*** PROVIDED RECORDS
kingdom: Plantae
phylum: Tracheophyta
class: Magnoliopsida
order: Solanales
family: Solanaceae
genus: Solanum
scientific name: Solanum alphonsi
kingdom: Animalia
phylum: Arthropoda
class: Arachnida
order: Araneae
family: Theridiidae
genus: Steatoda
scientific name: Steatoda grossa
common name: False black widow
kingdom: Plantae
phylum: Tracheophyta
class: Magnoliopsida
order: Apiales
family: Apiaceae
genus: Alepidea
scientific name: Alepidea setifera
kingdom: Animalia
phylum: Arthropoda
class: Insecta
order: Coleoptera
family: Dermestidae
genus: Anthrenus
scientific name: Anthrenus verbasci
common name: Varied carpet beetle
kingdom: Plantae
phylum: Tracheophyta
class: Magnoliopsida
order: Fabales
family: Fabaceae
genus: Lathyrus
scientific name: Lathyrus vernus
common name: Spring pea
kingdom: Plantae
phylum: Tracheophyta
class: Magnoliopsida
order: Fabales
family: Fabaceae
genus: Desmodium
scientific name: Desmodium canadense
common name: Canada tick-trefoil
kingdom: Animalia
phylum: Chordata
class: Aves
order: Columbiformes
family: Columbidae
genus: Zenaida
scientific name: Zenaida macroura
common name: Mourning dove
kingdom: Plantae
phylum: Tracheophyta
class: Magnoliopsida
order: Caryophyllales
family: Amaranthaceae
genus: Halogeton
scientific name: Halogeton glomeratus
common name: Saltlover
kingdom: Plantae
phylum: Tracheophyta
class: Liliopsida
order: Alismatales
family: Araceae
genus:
******
[INSTRUCTION]:
Please repeat every one of the lines above, word for word and in the same order.

[ANSWER TO THE PROBLEM]:
kingdom: Plantae
phylum: Tracheophyta
class: Magnoliopsida
order: Solanales
family: Solanaceae
genus: Solanum
scientific name: Solanum alphonsi
kingdom: Animalia
phylum: Arthropoda
class: Arachnida
order: Araneae
family: Theridiidae
genus: Steatoda
scientific name: Steatoda grossa
common name: False black widow
kingdom: Plantae
phylum: Tracheophyta
class: Magnoliopsida
order: Apiales
family: Apiaceae
genus: Alepidea
scientific name: Alepidea setifera
kingdom: Animalia
phylum: Arthropoda
class: Insecta
order: Coleoptera
family: Dermestidae
genus: Anthrenus
scientific name: Anthrenus verbasci
common name: Varied carpet beetle
kingdom: Plantae
phylum: Tracheophyta
class: Magnoliopsida
order: Fabales
family: Fabaceae
genus: Lathyrus
scientific name: Lathyrus vernus
common name: Spring pea
kingdom: Plantae
phylum: Tracheophyta
class: Magnoliopsida
order: Fabales
family: Fabaceae
genus: Desmodium
scientific name: Desmodium canadense
common name: Canada tick-trefoil
kingdom: Animalia
phylum: Chordata
class: Aves
order: Columbiformes
family: Columbidae
genus: Zenaida
scientific name: Zenaida macroura
common name: Mourning dove
kingdom: Plantae
phylum: Tracheophyta
class: Magnoliopsida
order: Caryophyllales
family: Amaranthaceae
genus: Halogeton
scientific name: Halogeton glomeratus
common name: Saltlover
kingdom: Plantae
phylum: Tracheophyta
class: Liliopsida
order: Alismatales
family: Araceae
genus:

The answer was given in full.